Dalla ricerca condotta da ACTO Italia l'88% delle pazienti è
stato informato riguardo al test genetico per le mutazioni BRCA:
l'81% lo ha effettuato, il 7% ha preferito non farlo. Al
restante 12% non è stato proposto. Il 27% delle pazienti che
hanno effettuato il test è risultato BRCA-positivo. Il 76% delle
pazienti conosce inoltre il test genomico per la ricerca del
deficit della ricombinazione omologa (HRD) e di altre
alterazioni del genoma del tumore. Nel 45% dei casi è stato
eseguito tale test. Il 41% ha effettuato sia il test genetico
sia il test genomico. Quasi tutte le pazienti hanno effettuato
l'intervento chirurgico (92%) e la chemioterapia (86%). Il 27%
ha seguito/segue anche una terapia di mantenimento, terapie che
oggi stanno consentendo di tenere sempre più sotto controllo la
malattia in stadio avanzato, ma che richiedono una gestione
davvero multidisciplinare delle pazienti. Soltanto il 27% delle
donne sceglie consapevolmente di curarsi in un centro di
riferimento per l'Oncologia ginecologica perché sa che qui
riceverà le cure migliori che significa competenza ginecologica
oncologica, approccio multidisciplinare, chirurgia di
eccellenza, metodiche diagnostiche e terapie innovative. Occorre
quindi aumentare l'informazione sui centri di eccellenza per
promuovere scelte più consapevoli. "In Campania - ha ricordato
Malapelle - al Pascale e nelle Università, hub della rete
oncologica, è possibile effettuare questi test ed esiste un
percorso definito per i tumori eredofamiliari".

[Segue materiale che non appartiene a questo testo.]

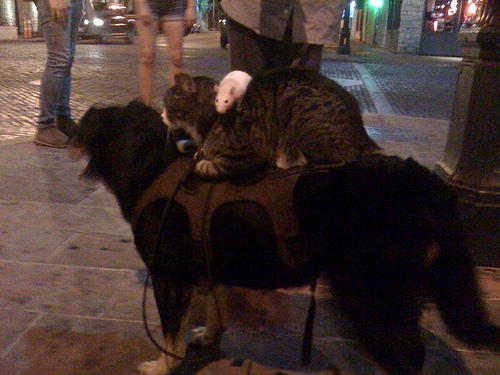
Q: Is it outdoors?
A: Yes, it is outdoors.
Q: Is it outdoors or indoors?
A: It is outdoors.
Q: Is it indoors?
A: No, it is outdoors.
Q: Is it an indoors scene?
A: No, it is outdoors.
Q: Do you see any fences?
A: No, there are no fences.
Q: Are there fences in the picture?
A: No, there are no fences.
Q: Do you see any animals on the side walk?
A: Yes, there are animals on the side walk.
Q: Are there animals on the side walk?
A: Yes, there are animals on the side walk.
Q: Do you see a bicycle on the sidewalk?
A: No, there are animals on the sidewalk.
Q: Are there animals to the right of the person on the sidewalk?
A: Yes, there are animals to the right of the person.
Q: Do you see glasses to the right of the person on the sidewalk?
A: No, there are animals to the right of the person.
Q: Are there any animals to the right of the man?
A: Yes, there are animals to the right of the man.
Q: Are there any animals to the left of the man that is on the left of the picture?
A: No, the animals are to the right of the man.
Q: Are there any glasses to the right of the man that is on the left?
A: No, there are animals to the right of the man.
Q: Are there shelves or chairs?
A: No, there are no shelves or chairs.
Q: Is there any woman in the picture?
A: Yes, there is a woman.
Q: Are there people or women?
A: Yes, there is a woman.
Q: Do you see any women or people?
A: Yes, there is a woman.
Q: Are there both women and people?
A: Yes, there are both a woman and people.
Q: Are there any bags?
A: No, there are no bags.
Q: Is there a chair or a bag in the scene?
A: No, there are no bags or chairs.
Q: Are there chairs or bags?
A: No, there are no bags or chairs.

Ad accendere i riflettori sull'importanza di effettuare
l'intervento chirurgico in un centro certificato per quantità e
qualità delle operazioni annue e sul percorso di cura Vito
Chiantera primario di Ginecologia oncologica del Pascale,
Francesca Falcone ginecologa Oncologa e referente scientifico
alla Malzoni Research Hospital di Avellino, Emanuela Rossi
oncologa coordinatrice del Gom tumori ginecologici ed
eredo-familiari del Moscati di Avellino e Carmine De Angelis,
ricercatore di Oncologia medica alla Federico II. Fondamentali
nella cronicizzazione della malattia i Parp inibitori, farmaci
in grado di evitare che le cellule trattate con la chemio
possano riparare i danni e per spingere alla morte cellulare
programmata (Apoptosi) delle cellule cancerose. A completare gli
interventi il manager dell'ospedale di Avellino Renato Pizzuti,
di Anna Maria Ferriero - dirigente regionale del settore
Assistenza ospedaliera e di Gaetano Piccinocchi per l'area della
medicina generale (membro del Comitato nazionale della Simg) che
con mille medici ha aderito alla Rete oncologica campana. Al
tavolo di Acto sottolineata infine l'importanza della dieta
intesa come scelta dei cibi e della loro cucina sia per
minimizzare gli effetti delle chemioterapie sia per la
prevenzione primaria e secondaria con la Biologa nutrizionista
del Pascale Teresa Di Lauro e lo Chef Matia Barciulli con cui
sono state illustrate proprietà e ricette originali attingendo
ai costitutivi della Dieta Mediterranea.